Indalecio Prieto Tuero or, simply, the Statue of Indalecio Prieto (Spanish: Estatua de Indalecio Prieto), is an instance of public art located in Madrid, Spain. Located next the Nuevos Ministerios building complex, it consists of a bronze statue depicting (and dedicated to) Indalecio Prieto, minister of Public Works during the Second Spanish Republic and promoter of the construction of the Nuevos Ministerios.
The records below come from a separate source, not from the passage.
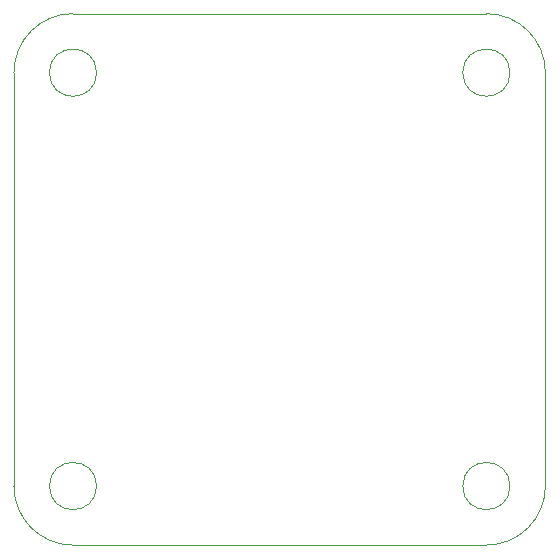
<source format=gm1>
G04 #@! TF.GenerationSoftware,KiCad,Pcbnew,(6.0.10-0)*
G04 #@! TF.CreationDate,2023-01-28T23:12:23+01:00*
G04 #@! TF.ProjectId,hitpoint-proto-v1,68697470-6f69-46e7-942d-70726f746f2d,Proto V1*
G04 #@! TF.SameCoordinates,Original*
G04 #@! TF.FileFunction,Profile,NP*
%FSLAX46Y46*%
G04 Gerber Fmt 4.6, Leading zero omitted, Abs format (unit mm)*
G04 Created by KiCad (PCBNEW (6.0.10-0)) date 2023-01-28 23:12:23*
%MOMM*%
%LPD*%
G01*
G04 APERTURE LIST*
G04 #@! TA.AperFunction,Profile*
%ADD10C,0.100000*%
G04 #@! TD*
G04 APERTURE END LIST*
D10*
X157000000Y-105000000D02*
G75*
G03*
X157000000Y-105000000I-2000000J0D01*
G01*
X157000000Y-70000000D02*
G75*
G03*
X157000000Y-70000000I-2000000J0D01*
G01*
X155000000Y-110000000D02*
X120000000Y-110000000D01*
X122000000Y-105000000D02*
G75*
G03*
X122000000Y-105000000I-2000000J0D01*
G01*
X122000000Y-70000000D02*
G75*
G03*
X122000000Y-70000000I-2000000J0D01*
G01*
X160000000Y-70000000D02*
X160000000Y-105000000D01*
X120000000Y-65000000D02*
X155000000Y-65000000D01*
X160000000Y-70000000D02*
G75*
G03*
X155000000Y-65000000I-5000000J0D01*
G01*
X120000000Y-65000000D02*
G75*
G03*
X115000000Y-70000000I0J-5000000D01*
G01*
X115000000Y-70000000D02*
X115000000Y-105000000D01*
X155000000Y-110000000D02*
G75*
G03*
X160000000Y-105000000I0J5000000D01*
G01*
X115000000Y-105000000D02*
G75*
G03*
X120000000Y-110000000I5000000J0D01*
G01*
M02*

</source>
== History and description ==
The robust bronze statue, standing over 4 metre high, is a work by Pablo Serrano. The sculptor told he had found inspiration in the Spanish patriotism displayed by Prieto in his famous 1936 speech in Cuenca. It was unveiled in December 1984, during a ceremony attended, among others, by Enrique Barón, Joaquín Almunia and Julián Campo. The former minister is depicted wearing a Basque-style beret, and seemingly holds a bunch of books, reports and newspapers with his arm. It was, upon its inauguration, located steps away from an equestrian statue of dictator Francisco Franco, in opposing sides during the Spanish Civil War.

Following the removal of the nearby statue of Franco on 17 March 2005, the statue of Prieto was vandalised, with vandals painting the colours of the flag of Spain on the statue. Not long after, in July 2005, the statue was vandalised again, being tagged with a pink pigment.